» PROBLEM TO WORK ON
Copy the stretch of rows below word for word, from the line containing "genus: Porophyllum" through the end of the rows.

» STORED DATA
....................
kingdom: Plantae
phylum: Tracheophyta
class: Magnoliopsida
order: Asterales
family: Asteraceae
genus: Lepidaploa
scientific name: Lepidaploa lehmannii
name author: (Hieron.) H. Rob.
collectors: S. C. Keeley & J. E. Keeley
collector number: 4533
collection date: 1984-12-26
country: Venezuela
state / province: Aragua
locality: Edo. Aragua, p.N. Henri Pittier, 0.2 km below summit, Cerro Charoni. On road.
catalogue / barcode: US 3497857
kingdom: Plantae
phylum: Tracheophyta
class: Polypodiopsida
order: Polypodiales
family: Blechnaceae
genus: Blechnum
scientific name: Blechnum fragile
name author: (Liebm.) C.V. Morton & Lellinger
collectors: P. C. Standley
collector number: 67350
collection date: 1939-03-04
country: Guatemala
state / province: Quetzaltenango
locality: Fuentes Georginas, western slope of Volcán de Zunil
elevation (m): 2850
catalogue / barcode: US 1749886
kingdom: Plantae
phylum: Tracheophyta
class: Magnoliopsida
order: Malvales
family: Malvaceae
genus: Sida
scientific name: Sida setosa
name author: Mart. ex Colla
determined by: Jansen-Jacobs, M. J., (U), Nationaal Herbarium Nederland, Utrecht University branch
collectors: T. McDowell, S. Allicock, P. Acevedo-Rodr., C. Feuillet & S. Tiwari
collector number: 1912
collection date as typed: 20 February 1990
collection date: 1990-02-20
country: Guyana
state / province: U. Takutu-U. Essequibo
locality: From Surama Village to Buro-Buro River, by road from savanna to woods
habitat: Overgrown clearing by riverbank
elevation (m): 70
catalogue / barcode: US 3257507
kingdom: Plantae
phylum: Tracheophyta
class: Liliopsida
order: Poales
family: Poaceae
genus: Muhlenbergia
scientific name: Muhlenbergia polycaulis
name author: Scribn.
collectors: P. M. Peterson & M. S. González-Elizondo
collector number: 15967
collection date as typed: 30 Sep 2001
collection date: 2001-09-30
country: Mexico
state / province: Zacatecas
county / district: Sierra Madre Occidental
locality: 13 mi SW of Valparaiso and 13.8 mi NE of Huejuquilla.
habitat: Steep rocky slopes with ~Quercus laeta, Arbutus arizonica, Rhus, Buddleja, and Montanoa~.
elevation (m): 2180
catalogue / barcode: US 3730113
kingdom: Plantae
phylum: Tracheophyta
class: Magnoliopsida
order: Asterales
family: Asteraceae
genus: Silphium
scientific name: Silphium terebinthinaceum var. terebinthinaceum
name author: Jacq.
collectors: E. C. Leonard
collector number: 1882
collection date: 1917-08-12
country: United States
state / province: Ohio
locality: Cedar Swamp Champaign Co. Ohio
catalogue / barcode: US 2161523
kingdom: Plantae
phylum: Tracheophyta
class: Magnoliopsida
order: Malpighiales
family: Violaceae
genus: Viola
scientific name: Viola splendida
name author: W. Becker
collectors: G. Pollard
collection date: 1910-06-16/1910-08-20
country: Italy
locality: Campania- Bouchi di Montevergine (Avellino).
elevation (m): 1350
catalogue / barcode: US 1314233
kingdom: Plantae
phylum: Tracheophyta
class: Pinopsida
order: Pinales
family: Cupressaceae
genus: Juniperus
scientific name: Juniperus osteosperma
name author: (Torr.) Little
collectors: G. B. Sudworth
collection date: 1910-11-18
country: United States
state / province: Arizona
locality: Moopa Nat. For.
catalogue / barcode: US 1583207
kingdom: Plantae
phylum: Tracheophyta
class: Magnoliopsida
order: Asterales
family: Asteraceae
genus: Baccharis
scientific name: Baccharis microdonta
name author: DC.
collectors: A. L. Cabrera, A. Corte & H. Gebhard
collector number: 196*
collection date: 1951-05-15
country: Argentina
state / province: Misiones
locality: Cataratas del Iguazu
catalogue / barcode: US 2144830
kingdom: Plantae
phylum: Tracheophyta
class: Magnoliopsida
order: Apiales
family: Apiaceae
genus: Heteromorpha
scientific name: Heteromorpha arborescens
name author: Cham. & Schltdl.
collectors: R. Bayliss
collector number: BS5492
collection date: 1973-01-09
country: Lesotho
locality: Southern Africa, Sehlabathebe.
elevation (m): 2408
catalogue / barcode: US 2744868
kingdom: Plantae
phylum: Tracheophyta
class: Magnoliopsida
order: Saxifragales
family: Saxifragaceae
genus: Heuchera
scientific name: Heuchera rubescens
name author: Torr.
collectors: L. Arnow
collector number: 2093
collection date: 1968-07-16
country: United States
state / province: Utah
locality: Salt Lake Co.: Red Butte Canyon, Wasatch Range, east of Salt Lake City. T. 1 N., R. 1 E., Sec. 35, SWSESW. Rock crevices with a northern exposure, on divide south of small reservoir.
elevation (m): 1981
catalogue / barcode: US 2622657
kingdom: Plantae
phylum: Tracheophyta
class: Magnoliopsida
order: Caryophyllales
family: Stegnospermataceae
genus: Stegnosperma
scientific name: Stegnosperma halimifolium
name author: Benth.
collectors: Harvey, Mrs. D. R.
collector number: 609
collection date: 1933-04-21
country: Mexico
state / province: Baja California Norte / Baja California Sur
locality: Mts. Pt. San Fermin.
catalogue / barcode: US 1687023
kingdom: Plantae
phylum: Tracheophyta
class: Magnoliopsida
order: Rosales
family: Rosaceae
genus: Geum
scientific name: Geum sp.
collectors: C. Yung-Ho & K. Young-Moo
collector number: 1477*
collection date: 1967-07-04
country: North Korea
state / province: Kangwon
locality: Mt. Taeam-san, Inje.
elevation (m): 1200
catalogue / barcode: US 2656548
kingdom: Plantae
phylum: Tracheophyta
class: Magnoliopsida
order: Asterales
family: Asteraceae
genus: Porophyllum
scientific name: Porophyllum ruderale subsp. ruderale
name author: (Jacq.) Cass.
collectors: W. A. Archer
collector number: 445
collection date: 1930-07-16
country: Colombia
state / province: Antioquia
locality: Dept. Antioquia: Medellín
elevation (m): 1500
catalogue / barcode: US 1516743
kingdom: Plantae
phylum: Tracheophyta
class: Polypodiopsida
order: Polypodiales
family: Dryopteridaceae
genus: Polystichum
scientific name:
....................
» ANSWER FOR THIS EXERCISE
genus: Porophyllum
scientific name: Porophyllum ruderale subsp. ruderale
name author: (Jacq.) Cass.
collectors: W. A. Archer
collector number: 445
collection date: 1930-07-16
country: Colombia
state / province: Antioquia
locality: Dept. Antioquia: Medellín
elevation (m): 1500
catalogue / barcode: US 1516743
kingdom: Plantae
phylum: Tracheophyta
class: Polypodiopsida
order: Polypodiales
family: Dryopteridaceae
genus: Polystichum
scientific name:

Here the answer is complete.